Rating: Summary: Fantastic thriller that interwaves Indian lore into story Review: Once a professional vanisher, helping desperate people disappear, a weary and self-retired Jane Whitefield looks forward to a sedate married life in Upstate New York. She even promised her spouse Dr. Carey McKinnon that she no longer will step into danger. However, Jane's hopes for quiet abruptly ends when teenager Rita Shalford pleads with her for help. Rita cleans the Florida house of seventy-year old Bernie Lupus, financier to the mob. Apparently, the heads of the mob no longer trust Bernie who knows all the money laundering secrets since he created most of them. Rita and Bernie want to more than just vanish into the night. They also want $14 billion dollars of mob money to be distributed amidst charities.
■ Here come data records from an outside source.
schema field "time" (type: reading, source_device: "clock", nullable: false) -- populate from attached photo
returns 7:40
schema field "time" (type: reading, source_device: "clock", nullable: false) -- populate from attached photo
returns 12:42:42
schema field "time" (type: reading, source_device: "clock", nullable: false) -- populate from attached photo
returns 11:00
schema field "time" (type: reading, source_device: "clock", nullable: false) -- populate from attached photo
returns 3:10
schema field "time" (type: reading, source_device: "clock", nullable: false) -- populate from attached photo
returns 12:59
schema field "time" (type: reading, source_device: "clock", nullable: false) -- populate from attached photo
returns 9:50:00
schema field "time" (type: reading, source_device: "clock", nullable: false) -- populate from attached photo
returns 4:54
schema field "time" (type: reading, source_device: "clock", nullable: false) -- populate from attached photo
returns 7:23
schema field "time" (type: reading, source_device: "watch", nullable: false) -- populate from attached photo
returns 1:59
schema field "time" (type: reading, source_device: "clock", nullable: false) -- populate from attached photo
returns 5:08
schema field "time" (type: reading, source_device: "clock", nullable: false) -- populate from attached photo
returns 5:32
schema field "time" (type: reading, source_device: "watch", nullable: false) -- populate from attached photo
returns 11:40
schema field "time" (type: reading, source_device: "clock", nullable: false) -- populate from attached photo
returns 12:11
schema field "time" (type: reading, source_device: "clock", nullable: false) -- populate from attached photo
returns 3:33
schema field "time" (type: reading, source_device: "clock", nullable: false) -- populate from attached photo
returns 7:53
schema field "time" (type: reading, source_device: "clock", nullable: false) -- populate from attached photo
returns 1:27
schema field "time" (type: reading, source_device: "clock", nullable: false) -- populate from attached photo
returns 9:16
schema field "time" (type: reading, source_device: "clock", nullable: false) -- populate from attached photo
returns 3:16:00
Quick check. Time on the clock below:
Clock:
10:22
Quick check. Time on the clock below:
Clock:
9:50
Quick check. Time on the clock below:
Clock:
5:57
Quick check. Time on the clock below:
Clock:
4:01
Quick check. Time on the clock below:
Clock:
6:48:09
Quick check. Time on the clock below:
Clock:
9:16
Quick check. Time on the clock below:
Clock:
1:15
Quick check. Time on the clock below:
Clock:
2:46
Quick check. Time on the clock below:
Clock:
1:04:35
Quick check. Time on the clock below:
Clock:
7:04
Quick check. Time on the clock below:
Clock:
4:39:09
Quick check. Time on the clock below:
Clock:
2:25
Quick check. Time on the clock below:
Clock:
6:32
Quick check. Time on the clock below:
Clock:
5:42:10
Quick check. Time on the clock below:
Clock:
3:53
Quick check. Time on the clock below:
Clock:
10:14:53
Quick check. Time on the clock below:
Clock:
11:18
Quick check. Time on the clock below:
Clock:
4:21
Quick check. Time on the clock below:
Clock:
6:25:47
Regardless of her vow to Carey, Jane cannot resist the lure of the hunt. BLOOD MONEY, the fifth Whitefield book, is the best tale of a wonderfully unique series. Jane retains her freshness as her relationship with her loved one is explored. The way she allows people to disappear people disappear makes for fascinating reading. Bernie and Rita will steal the audience's hearts even though he has been a key player for the mob. The story line is fun and exciting as Jane and crew struggle to "launder" the ill-gotten loot. Thomas Perry mixes a fabulous thriller with great characters, making him one of the genre's best. Harriet Klausner
Rating: Summary: A Vanishing Plot? Review: Once more Jane Whitefield is asked to help out. This time the Mafia itself is involved, from coast to coast. And for most of the time the author does his heroine and his readers right. The suspense is nailbiting indeed, and the plot in ingenious, to say the least. Maybe, for once, too ingenious. Until now Perry did made us feel that Jane's struggle with all kind of modern evil is totally believable, and that she acts with a deepfelt 'righteousness', rooted in her ancestry and her person. For that kind of writing, though, plotting must be subservient to 'reality', so we can step into Jane's world and feel for her and the victims she's helping to vanish. Not so this time. The plotting itself is meticulously carved out. But the premises are, frankly, a bit too much. Perry tries to convince us that the Mob has put alls its ill-begotten eggs in just one nest, a walking human nest. He tries hard, but it's simply too much to believe that most of the Mob's money is floating in one man's memory. Not with today's reader's knowledge about high finance, off-shore banking and other kinds of wizardy. The guy maybe guarded as the proverbial walking Ford Knox, but the idea that a simple heart attack or a stroke would end it all is too much. And as the believability of the plot goes astray, so goes the novel itself. It ends up as a giant Chrismas party (oh, wouldn't we wish....), and we even feel the smiling ghost of the Butcher's Boy reading over our shoulder. Mind you, the novel is still enormously enjoyable and everyone who has taken a liking to Jane Whitefield and het world will not be disappointed. The problem is that Thomas Perry's earlier four Whitefield novels are of such a high quality that a flawed fifth is keenly felt. I sincerely hope that Jane's next encounter will be more in the realm of believability. She's simply too good to vanish.